No political party inspires such unity among doctors, consumers and health economists as the Liberal Party.

Around the country, we have been seeing a phenomenon created three decades ago, when most doctors transferred their allegiance to the policies of universal health care that they had once so vigorously opposed.

They realised at last that Medicare, the PBS and free public hospitals were not socialism at all but ‒ if allowed to work properly ‒ the basic architecture of a system allowing doctors to make a very decent living while permitting them to treat their patients without interference.

Times changed. Everyone realised that – except the Liberals.

These days, when doctors mount a political campaign, as they have been recently (and may do so again quite soon, depending upon the shape of the co-payment Mark III), it is far more likely to target the conservative side of politics than Labor.

Doctors have marched before against conservative governments. At a national level, the most recent crisis was during the unquiet reigns of Michael Wooldridge and Kay Paterson, two of the most destructive and politically clumsy health ministers of modern times.

Between them, these two ministers attempted to eviscerate Medicare, to make the PBS unaffordable to many patients, to reduce GPs’ incomes while greatly increasing their duties, and to make the patient pick up the tab. They called it Medicare Plus. It was said to be about making the PBS sustainable and strengthening Medicare.

Opposition came to a head with the first of the national summits on health policy, organised by Professor John Dwyer, then director of medicine at the Prince of Wales Hospital in Sydney. As the health policy officer for the Australian Consumers’ Association at the time, I was on the organising group.

The conference was attended by most of the key figures in Australian medicine and health policy, all discussing the iniquities of government policy and ways of doing the job better.  After a couple of days of an intense conference at the Old Parliament House in Canberra, a march was organised up the hill to the new building to confront the minister and the government.

About three hundred of the country’s most eminent doctors, health economists, administrators and researchers marched ‒ well, sauntered in a determined manner ‒ behind a big banner. I was on one pole and Francis Sullivan, then the CEO of Catholic Health Australia, was on the other.

I was getting over-excited and kept having flashbacks to the anti-Vietnam demos of my faded youth. I tried to get the professors to chant ‘Ho, Ho, Ho Chi Minh!’ but they wouldn’t.

It was a quiet, rather dignified procession by people who felt a bit uncomfortable about doing such a thing but felt they should. When we got as close to the new parliament building as we were allowed to go, there were speeches by politicians, but nobody from the government showed up. Of Kay Paterson there was no sign, either now or at the conference to which she had been invited.

Paterson, by then, was not going to meetings at which she was likely to encounter opposition. She didn’t go the Health Ministers’ Council meetings either, because they were full of Labor state ministers who didn’t like her policies. People who disagreed with her face-to-face ‒ if they got that far ‒ were berated and belittled.

Then we all went home.
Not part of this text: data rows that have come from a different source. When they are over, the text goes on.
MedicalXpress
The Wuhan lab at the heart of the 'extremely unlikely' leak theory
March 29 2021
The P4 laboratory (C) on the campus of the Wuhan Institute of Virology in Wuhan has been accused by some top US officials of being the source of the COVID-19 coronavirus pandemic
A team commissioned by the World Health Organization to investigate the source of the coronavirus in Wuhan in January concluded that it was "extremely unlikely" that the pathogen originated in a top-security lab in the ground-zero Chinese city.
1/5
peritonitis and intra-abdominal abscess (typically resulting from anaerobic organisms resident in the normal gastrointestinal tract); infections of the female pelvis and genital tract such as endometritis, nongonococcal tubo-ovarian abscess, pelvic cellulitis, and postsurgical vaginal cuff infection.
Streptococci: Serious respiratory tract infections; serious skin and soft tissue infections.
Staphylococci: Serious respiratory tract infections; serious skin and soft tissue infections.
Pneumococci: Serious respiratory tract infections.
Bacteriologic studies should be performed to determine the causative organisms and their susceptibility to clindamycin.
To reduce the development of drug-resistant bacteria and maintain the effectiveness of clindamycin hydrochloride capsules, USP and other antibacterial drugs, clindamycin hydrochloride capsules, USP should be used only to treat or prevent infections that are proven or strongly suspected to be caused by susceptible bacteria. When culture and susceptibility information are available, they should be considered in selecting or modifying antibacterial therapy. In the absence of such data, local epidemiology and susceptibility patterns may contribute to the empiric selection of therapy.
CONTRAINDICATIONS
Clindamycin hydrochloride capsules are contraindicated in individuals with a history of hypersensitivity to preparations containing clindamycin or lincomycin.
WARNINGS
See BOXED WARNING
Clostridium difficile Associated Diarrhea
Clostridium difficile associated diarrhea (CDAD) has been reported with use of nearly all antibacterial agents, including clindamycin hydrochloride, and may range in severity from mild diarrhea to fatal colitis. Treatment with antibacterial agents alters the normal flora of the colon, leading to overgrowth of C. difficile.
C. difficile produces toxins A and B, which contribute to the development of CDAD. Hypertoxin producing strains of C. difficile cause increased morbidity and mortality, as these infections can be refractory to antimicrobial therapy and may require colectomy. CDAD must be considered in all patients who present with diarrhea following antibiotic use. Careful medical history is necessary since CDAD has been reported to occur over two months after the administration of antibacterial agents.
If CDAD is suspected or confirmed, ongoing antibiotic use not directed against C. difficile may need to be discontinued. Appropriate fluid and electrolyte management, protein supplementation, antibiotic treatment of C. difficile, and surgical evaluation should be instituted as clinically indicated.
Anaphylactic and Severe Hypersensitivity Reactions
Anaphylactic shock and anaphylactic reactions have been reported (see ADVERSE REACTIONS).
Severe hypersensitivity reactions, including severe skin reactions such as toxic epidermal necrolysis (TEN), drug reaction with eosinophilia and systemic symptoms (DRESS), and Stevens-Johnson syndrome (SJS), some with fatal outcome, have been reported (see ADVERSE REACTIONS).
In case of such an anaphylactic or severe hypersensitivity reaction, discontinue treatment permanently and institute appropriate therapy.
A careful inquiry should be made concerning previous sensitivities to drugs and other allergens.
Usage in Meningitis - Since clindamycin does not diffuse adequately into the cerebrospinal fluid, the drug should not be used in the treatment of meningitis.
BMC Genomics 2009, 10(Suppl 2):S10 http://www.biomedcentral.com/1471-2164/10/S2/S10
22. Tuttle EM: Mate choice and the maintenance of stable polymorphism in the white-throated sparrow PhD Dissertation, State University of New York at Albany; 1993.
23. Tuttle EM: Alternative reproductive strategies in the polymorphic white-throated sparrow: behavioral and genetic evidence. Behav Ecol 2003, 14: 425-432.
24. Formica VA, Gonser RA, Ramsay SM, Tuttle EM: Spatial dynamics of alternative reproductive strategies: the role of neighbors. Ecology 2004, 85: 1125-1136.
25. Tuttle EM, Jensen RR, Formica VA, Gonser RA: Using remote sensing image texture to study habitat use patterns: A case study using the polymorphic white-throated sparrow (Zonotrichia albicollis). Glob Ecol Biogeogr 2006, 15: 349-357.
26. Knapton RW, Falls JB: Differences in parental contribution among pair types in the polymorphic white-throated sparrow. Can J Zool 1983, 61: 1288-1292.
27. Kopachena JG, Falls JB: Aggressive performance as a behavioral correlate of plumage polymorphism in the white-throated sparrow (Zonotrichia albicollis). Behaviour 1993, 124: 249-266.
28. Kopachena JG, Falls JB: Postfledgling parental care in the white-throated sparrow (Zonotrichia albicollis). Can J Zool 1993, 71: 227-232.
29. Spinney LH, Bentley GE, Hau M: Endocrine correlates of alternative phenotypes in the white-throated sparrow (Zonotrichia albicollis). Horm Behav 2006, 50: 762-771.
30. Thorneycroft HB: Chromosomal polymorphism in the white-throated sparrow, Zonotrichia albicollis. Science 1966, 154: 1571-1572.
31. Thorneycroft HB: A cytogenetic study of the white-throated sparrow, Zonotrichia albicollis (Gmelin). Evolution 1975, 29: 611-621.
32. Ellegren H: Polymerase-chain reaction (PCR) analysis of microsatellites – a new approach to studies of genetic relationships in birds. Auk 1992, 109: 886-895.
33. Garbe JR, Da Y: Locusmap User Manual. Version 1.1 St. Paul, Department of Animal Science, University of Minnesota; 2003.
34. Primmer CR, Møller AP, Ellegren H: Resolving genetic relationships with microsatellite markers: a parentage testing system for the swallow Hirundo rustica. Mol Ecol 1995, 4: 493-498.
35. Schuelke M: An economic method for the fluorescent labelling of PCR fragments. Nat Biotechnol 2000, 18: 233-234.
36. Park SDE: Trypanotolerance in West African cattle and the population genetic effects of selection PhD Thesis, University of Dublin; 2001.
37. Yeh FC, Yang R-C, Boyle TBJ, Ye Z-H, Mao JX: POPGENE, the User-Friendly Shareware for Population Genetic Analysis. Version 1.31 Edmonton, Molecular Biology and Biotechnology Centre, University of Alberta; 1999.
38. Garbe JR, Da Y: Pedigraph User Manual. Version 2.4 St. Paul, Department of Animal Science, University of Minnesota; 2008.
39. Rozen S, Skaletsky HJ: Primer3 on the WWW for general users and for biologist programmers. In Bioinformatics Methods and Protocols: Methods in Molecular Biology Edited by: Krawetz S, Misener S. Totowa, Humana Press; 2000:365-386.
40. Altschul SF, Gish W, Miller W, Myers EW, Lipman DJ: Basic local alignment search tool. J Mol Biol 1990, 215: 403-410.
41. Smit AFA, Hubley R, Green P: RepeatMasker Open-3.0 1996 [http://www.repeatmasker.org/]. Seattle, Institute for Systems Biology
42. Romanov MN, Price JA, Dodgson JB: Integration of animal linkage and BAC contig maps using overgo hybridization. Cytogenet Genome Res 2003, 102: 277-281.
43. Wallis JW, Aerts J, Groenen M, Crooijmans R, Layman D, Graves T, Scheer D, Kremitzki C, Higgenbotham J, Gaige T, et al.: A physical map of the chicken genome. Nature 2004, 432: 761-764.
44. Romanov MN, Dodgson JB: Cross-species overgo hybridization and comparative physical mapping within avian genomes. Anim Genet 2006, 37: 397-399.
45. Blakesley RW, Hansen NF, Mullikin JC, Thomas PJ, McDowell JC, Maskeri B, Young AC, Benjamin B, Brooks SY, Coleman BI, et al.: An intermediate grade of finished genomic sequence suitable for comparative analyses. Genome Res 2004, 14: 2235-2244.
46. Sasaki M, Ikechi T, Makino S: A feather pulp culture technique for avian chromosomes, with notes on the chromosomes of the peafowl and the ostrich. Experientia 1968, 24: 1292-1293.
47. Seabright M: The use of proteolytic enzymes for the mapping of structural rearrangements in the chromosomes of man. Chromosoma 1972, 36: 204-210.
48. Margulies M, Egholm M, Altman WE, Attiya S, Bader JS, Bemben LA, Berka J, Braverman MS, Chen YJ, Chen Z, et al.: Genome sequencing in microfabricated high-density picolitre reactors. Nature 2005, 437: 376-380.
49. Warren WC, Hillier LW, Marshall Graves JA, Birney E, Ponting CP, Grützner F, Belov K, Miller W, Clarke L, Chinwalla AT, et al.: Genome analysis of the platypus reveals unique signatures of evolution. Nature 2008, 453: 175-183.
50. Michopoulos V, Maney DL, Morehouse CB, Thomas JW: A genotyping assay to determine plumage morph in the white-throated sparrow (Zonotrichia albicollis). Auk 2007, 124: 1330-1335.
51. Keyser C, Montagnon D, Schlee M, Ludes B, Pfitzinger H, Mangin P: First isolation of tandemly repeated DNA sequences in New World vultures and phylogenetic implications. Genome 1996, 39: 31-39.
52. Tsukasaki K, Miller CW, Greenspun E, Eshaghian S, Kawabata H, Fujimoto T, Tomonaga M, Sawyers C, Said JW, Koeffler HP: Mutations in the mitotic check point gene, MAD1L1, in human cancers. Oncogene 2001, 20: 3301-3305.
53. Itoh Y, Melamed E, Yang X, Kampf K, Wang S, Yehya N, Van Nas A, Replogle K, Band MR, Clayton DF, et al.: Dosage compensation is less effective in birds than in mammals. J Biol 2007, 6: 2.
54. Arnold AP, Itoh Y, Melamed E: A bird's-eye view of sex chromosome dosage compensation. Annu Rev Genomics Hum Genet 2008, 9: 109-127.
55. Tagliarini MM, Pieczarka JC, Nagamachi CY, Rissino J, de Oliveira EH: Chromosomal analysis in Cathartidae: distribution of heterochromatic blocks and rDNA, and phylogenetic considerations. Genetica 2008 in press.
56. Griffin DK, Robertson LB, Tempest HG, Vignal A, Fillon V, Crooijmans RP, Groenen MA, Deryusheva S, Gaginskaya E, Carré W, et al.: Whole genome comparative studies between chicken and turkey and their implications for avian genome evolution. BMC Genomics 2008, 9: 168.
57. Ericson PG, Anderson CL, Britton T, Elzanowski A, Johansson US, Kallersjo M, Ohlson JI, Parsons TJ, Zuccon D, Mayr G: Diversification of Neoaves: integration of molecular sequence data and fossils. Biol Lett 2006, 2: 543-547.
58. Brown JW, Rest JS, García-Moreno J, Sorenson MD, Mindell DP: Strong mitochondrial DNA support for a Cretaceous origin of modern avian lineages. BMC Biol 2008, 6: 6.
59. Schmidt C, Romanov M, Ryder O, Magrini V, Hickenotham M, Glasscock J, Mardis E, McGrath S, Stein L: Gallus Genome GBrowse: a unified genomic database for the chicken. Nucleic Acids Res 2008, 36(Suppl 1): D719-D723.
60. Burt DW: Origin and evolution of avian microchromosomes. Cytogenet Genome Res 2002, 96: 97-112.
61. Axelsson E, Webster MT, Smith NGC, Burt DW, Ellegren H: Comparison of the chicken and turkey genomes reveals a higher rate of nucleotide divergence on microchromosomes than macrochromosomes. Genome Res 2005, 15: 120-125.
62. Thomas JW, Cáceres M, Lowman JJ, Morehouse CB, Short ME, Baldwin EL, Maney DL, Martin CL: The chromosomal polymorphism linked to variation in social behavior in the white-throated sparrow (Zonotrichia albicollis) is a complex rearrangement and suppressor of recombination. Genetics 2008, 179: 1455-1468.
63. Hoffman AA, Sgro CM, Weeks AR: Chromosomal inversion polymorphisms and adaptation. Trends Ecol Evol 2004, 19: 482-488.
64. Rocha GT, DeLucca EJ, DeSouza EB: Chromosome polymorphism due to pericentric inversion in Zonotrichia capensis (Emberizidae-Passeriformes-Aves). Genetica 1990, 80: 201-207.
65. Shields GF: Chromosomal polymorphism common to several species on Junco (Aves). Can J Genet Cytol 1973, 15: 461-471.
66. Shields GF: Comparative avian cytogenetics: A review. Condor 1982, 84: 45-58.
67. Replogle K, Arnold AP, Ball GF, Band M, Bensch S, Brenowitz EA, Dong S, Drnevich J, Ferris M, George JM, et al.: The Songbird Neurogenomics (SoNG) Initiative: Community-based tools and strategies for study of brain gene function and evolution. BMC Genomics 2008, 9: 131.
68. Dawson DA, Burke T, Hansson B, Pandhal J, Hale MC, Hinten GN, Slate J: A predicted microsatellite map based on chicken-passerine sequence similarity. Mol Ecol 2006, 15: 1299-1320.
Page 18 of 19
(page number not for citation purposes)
The conference and its polite little march, though, left their mark. There had been massive media coverage and it helped to distil the public’s profound dissatisfaction with a government which was destroying universal health care ‒ a system which embodies so many of the values of a decent society that it has become one of the ways in which the state of that society is judged.

There had been scandal after scandal ‒ the mass resignation of the government’s key PBS committee (I was a member) and its drug and alcohol committee, the ‘MRI scan scam’, the involvement of Dr Wooldridge with the College of GPs which left the College fighting for its financial life, his brawl with the AMA president, the assault on medical students, the government-induced decline in doctor numbers.

Finally John Howard, who took little interest in health, was forced to do something. Kay Paterson was sacked and replaced as minister by … oh, that’s right. Tony Abbott.